Wednesday, August 06, 2008

Guess Work

According to an article on Yahoo! News, British scientists now claim that the duck-billed Hypacrosaurus grew quickly to avoid being eaten by Tyrannosaurus Rex.
A duck-billed dinosaur which was a favourite prey of the Tyrannosaurus Rex grew "like crazy" from egg to adult-size to avoid being eaten by the king of the dino world, a study revealed Wednesday. The Hypacrosaurus grew three to five times faster than any of its predators including the T-Rex — and also had babies at a much younger age, expanding its numbers to give it an evolutionary edge. So it gave itself an better evolutionary chance by growing fantastically quickly — from infancy to adulthood in 10-12 years, compared to up 20-30 years for the T-Rex. ... The Hypacrosaurus also reproduced earlier, reaching sexual maturity at only two or three years of age. "That's another added bonus when facing predators — if you can keep reproducing, you're set, it's the stuff of evolution," said Cooper.
Oh really? Was this a conscious decision on the part of the dino? Did he grunt with mental anguish until he had a growth spurt? Ridiculous! With that kind of reasoning, you would expect that people who are victimized by criminals would eventually grow taller and bigger.
Which of you by worrying can add one cubit to his stature?

Matthew 6:27
Would it not make more sense to say that the Hypacrosaurus was designed this way by his Creator? The problem is that most scientists refuse to see the evidence of the Creator's genius all around them. And so, they are left to speculate how such intricate creatures evolved by chance.

Honestly, the idea that an animal could consciously change his growth rate, species, or any other function is beyond comprehension unless, of course, you subscribe to the evolutionary hypothesis. Without God, nothing really makes sense.

4 comments:

Yonah said...

I think you're a little off on this one, Andy.

Think of this article as describing an analogue to the case of the peppered moth, a well-documented instance of microevolution that happened during the British Industrial Revolution.

The pressure of soot from factories or hungry tyrannosauruses is constant and entirely unlike the need to elude criminals. So those hypacrosaurus that developed faster were more likely to survive and favored to have their genes (included those for faster development) define future generations.

There's nothing "conscious" that the animal need do, just live and reproduce. One can easily argue that that wiggle room, that space allowed to adapt and change as evidence by either the aforementioned moth or duck-billed dinosaur as evidence of a creator, too. That a moth has DNA that allows is to respond to its environment is pretty genius too.

Andy Rupert said...

I see your point, but...

"These terms, which focus on “small” vs. “large” changes, distract from the key issue of information. That is, particles-to-people evolution requires changes that increase genetic information, but all we observe is sorting and loss of information. We have yet to see even a “micro” increase in information, although such changes should be frequent if evolution were true. Conversely, we do observe quite “macro” changes that involve no new information, e.g., when a control gene is switched on or off." —AiG

Yonah said...

I think the AiG-provided answer also misses the point.

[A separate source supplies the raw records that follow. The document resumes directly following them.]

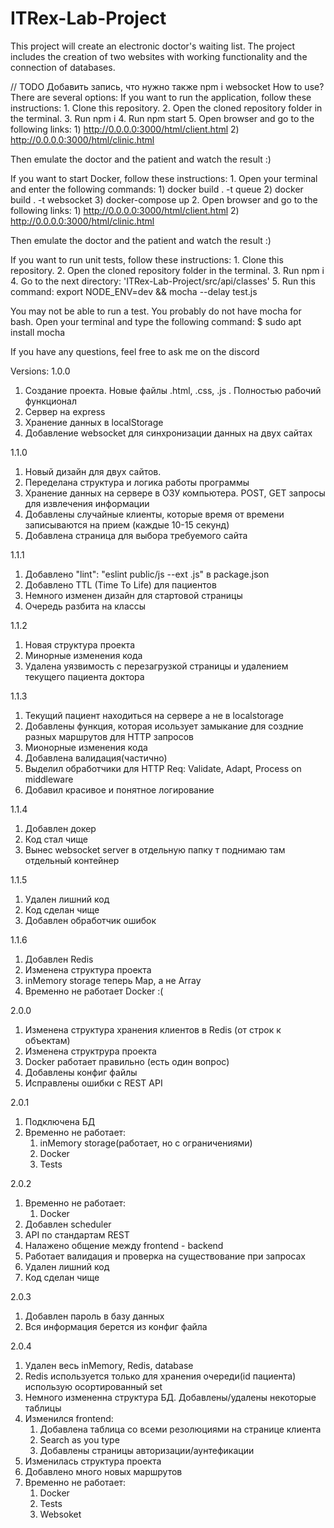 # ITRex-Lab-Project
This project will create an electronic doctor's waiting list. The project includes the creation of two websites with working functionality and the connection of databases.

// TODO Добавить запись, что нужно также npm i websocket
How to use? There are several options:
  If you want to run the application, follow these instructions: 
    1. Сlone this repository.
    2. Open the cloned repository folder in the terminal.
    3. Run npm i
    4. Run npm start
    5. Open browser and go to the following links:
     1) http://0.0.0.0:3000/html/client.html
     2) http://0.0.0.0:3000/html/clinic.html

  Then emulate the doctor and the patient and watch the result :) 
    
  If you want to start Docker, follow these instructions:
    1. Open your terminal and enter the following commands:
     1) docker build . -t queue
     2) docker build . -t websocket
     3) docker-compose up
    2. Open browser and go to the following links:
     1) http://0.0.0.0:3000/html/client.html
     2) http://0.0.0.0:3000/html/clinic.html

  Then emulate the doctor and the patient and watch the result :) 

  If you want to run unit tests, follow these instructions:
    1. Сlone this repository.
    2. Open the cloned repository folder in the terminal.
    3. Run npm i 
    4. Go to the next directory: 'ITRex-Lab-Project/src/api/classes'
    5. Run this command: export NODE_ENV=dev && mocha --delay test.js

  You may not be able to run a test. You probably do not have mocha for bash.
   Open your terminal and type the following command: $ sudo apt install mocha


If you have any questions, feel free to ask me on the discord

Versions:
 1.0.0
  1) Создание проекта. Новые файлы .html, .css, .js . Полностью рабочий функционал
  2) Сервер на express
  3) Хранение данных в localStorage
  4) Добавление websocket для синхронизации данных на двух сайтах

 1.1.0
  1) Новый дизайн для двух сайтов. 
  2) Переделана структура и логика работы программы
  3) Хранение данных на сервере в ОЗУ компьютера. POST, GET запросы для извлечения информации
  4) Добавлены случайные клиенты, которые время от времени записываются на прием (каждые 10-15 секунд)
  5) Добавлена страница для выбора требуемого сайта

 1.1.1
  1) Добавлено "lint": "eslint public/js --ext .js" в package.json
  2) Добавлено TTL (Time To Life) для пациентов
  3) Немного изменен дизайн для стартовой страницы
  4) Очередь разбита на классы

 1.1.2
  1) Новая структура проекта
  2) Минорные изменения кода
  3) Удалена уязвимость с перезагрузкой страницы и удалением текущего пациента доктора

 1.1.3
  1) Текущий пациент находиться на сервере а не в localstorage
  2) Добавлены функция, которая исользует замыкание для создние разных маршрутов для HTTP запросов
  3) Мионорные изменения кода
  4) Добавлена валидация(частично)
  5) Выделил обработчики для HTTP Req: Validate, Adapt, Process on middleware
  6) Добавил красивое и понятное логирование
  
 1.1.4
  1) Добавлен докер
  2) Код стал чище
  3) Вынес websocket server в отдельную папку т поднимаю там отдельный контейнер
  
 1.1.5
  1) Удален лишний код
  2) Код сделан чище
  3) Добавлен обработчик ошибок

 1.1.6
  1) Добавлен Redis
  2) Изменена структура проекта
  3) inMemory storage теперь Map, а не Array
  4) Временно не работает Docker :(

 2.0.0
  1) Изменена структура хранения клиентов в Redis (от строк к объектам)
  2) Изменена структрура проекта 
  3) Docker работает правильно (есть один вопрос)
  4) Добавлены конфиг файлы
  5) Исправлены ошибки с REST API
  
 2.0.1
  1) Подключена БД
  2) Временно не работает:
      1. inMemory storage(работает, но с ограничениями)
      2. Docker
      3. Tests

 2.0.2
  1) Временно не работает:
      1. Docker
  2) Добавлен scheduler
  3) API по стандартам REST
  4) Налажено общение между frontend - backend
  5) Работает валидация и проверка на существование при запросах
  6) Удален лишний код
  7) Код сделан чище

 2.0.3
  1) Добавлен пароль в базу данных
  2) Вся информация берется из конфиг файла

 2.0.4
  1) Удален весь inMemory, Redis, database 
  2) Redis используется только для хранения очереди(id пациента) использую осортированный set
  3) Немного измененна структура БД. Добавлены/удалены некоторые таблицы
  4) Изменился frontend:
      1. Добавлена таблица со всеми резолюциями на странице клиента
      2. Search as you type
      3. Добавлены страницы авторизации/аунтефикации
  5) Изменилась структура проекта
  6) Добавлено много новых маршрутов
  7) Временно не работает:
      1. Docker
      2. Tests
      3. Websoket
  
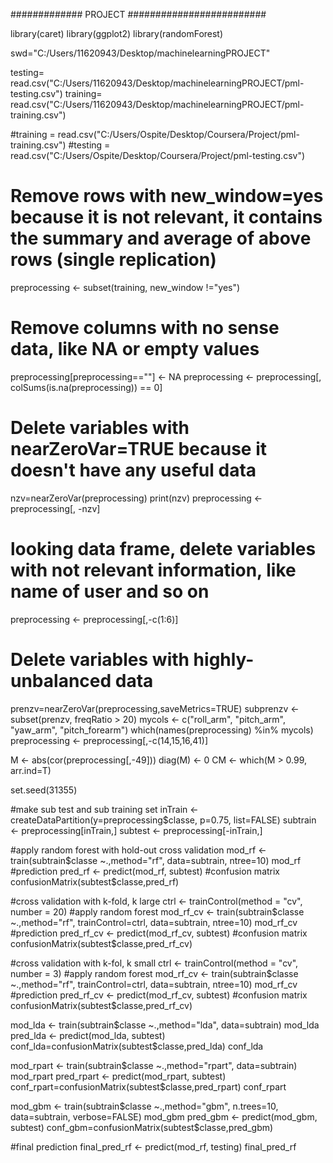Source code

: ############# PROJECT #########################

library(caret)
library(ggplot2)
library(randomForest)

swd="C:/Users/11620943/Desktop/machinelearningPROJECT"

testing= read.csv("C:/Users/11620943/Desktop/machinelearningPROJECT/pml-testing.csv")
training= read.csv("C:/Users/11620943/Desktop/machinelearningPROJECT/pml-training.csv")

#training = read.csv("C:/Users/Ospite/Desktop/Coursera/Project/pml-training.csv")
#testing = read.csv("C:/Users/Ospite/Desktop/Coursera/Project/pml-testing.csv")

# Remove rows with new_window=yes because it is not relevant, it contains the summary and average of above rows (single replication)
preprocessing <- subset(training, new_window !="yes")

# Remove columns with no sense data, like NA or empty values 
preprocessing[preprocessing==""] <- NA
preprocessing <- preprocessing[, colSums(is.na(preprocessing)) == 0] 

# Delete variables with nearZeroVar=TRUE because it doesn't have any useful data
nzv=nearZeroVar(preprocessing)
print(nzv)
preprocessing <- preprocessing[, -nzv]

# looking data frame, delete variables with not relevant information, like name of user and so on
preprocessing <- preprocessing[,-c(1:6)]

# Delete variables with highly-unbalanced data
prenzv=nearZeroVar(preprocessing,saveMetrics=TRUE)
subprenzv <- subset(prenzv, freqRatio > 20)
mycols <- c("roll_arm", "pitch_arm", "yaw_arm", "pitch_forearm")
which(names(preprocessing) %in% mycols)
preprocessing <- preprocessing[,-c(14,15,16,41)]


M <- abs(cor(preprocessing[,-49]))
diag(M) <- 0
CM <- which(M > 0.99, arr.ind=T)

set.seed(31355)

#make sub test and sub training set
inTrain <- createDataPartition(y=preprocessing$classe, p=0.75, list=FALSE) 
subtrain <- preprocessing[inTrain,]
subtest <- preprocessing[-inTrain,]

#apply random forest with hold-out cross validation
mod_rf <- train(subtrain$classe ~.,method="rf", data=subtrain, ntree=10)
mod_rf
#prediction
pred_rf <- predict(mod_rf, subtest)
#confusion matrix
confusionMatrix(subtest$classe,pred_rf)



#cross validation with k-fold, k large
ctrl <- trainControl(method = "cv", number = 20)
#apply random forest
mod_rf_cv <- train(subtrain$classe ~.,method="rf", trainControl=ctrl, data=subtrain, ntree=10)
mod_rf_cv
#prediction
pred_rf_cv <- predict(mod_rf_cv, subtest)
#confusion matrix
confusionMatrix(subtest$classe,pred_rf_cv)


#cross validation with k-fol, k small
ctrl <- trainControl(method = "cv", number = 3)
#apply random forest
mod_rf_cv <- train(subtrain$classe ~.,method="rf", trainControl=ctrl, data=subtrain, ntree=10)
mod_rf_cv
#prediction
pred_rf_cv <- predict(mod_rf_cv, subtest)
#confusion matrix
confusionMatrix(subtest$classe,pred_rf_cv)

mod_lda <- train(subtrain$classe ~.,method="lda", data=subtrain) 
mod_lda
pred_lda <- predict(mod_lda, subtest)
conf_lda=confusionMatrix(subtest$classe,pred_lda)
conf_lda


mod_rpart <- train(subtrain$classe ~.,method="rpart", data=subtrain)
mod_rpart
pred_rpart <- predict(mod_rpart, subtest)
conf_rpart=confusionMatrix(subtest$classe,pred_rpart)
conf_rpart


mod_gbm <- train(subtrain$classe ~.,method="gbm", n.trees=10, data=subtrain, verbose=FALSE)
mod_gbm
pred_gbm <- predict(mod_gbm, subtest)
conf_gbm=confusionMatrix(subtest$classe,pred_gbm)



#final prediction
final_pred_rf <- predict(mod_rf, testing)
final_pred_rf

We are lucky in that there's an excellent example of microevolution that does involve an "increase of information" for review. In the 1970s, it was discovered that a strain of flavobacterium had actually evolved to be able to digest nylon (which was invented in 1935).

Their answer is... well... content-less.

But it's sort of beside the point. As is whether or not one believes in a young earth or an old one or the coexistence of dinosaurs and our forebears.

Many who survived the Black Death in Europe had slight genetic differences making them less likely to be infected. Rare before, these differences became much more common after because these people were much more likely to survive and determine the genetic stock of their descendants. Think of this as being no different as some people more susceptible for cavities or cancers or sunburns. But because it affected survival, it spread because it offered an advantage.

This is no different than the case of the hypacrosaurus. If you were to take a random sampling of 10 of these dinosaurs, they'd all reach sexual maturity at different ages. (Likewise for humans.) But because there was an advantage for those that reached it young, this trait became defining of their species.

While I concede that the Yahoo article isn't written in a way sympathetic to belief in a young earth, it's not necessarily an affront to them and presents a case that is among the least controversial and the least disputable in genetics.

Andy Rupert said...

Yonah, I understand your point.

After looking back at the original article and my initial response, I see that I was venting without properly supporting my reasons for being disgusted. My disdain for the commonly accepted evolutionary hypothesis clouded my reasoning and writing. For that I apologize.

I do believe that God created humans, animals, and other creatures with a limited ability to adapt to certain environmental changes. But I think it is a stretch to conclude that the "Hypacrosaurus grew three to five times faster than any of its predators ... to give it an evolutionary edge." Would it not be just as easy to say that God designed this creature with its difficult future in mind?

Is there verifiable evidence that any creature has matured ten years earlier than normal because of difficult circumstances? Somehow i doubt it. But I do see evidence that the Great Creator God made each creature intricately and wisely for specific reasons.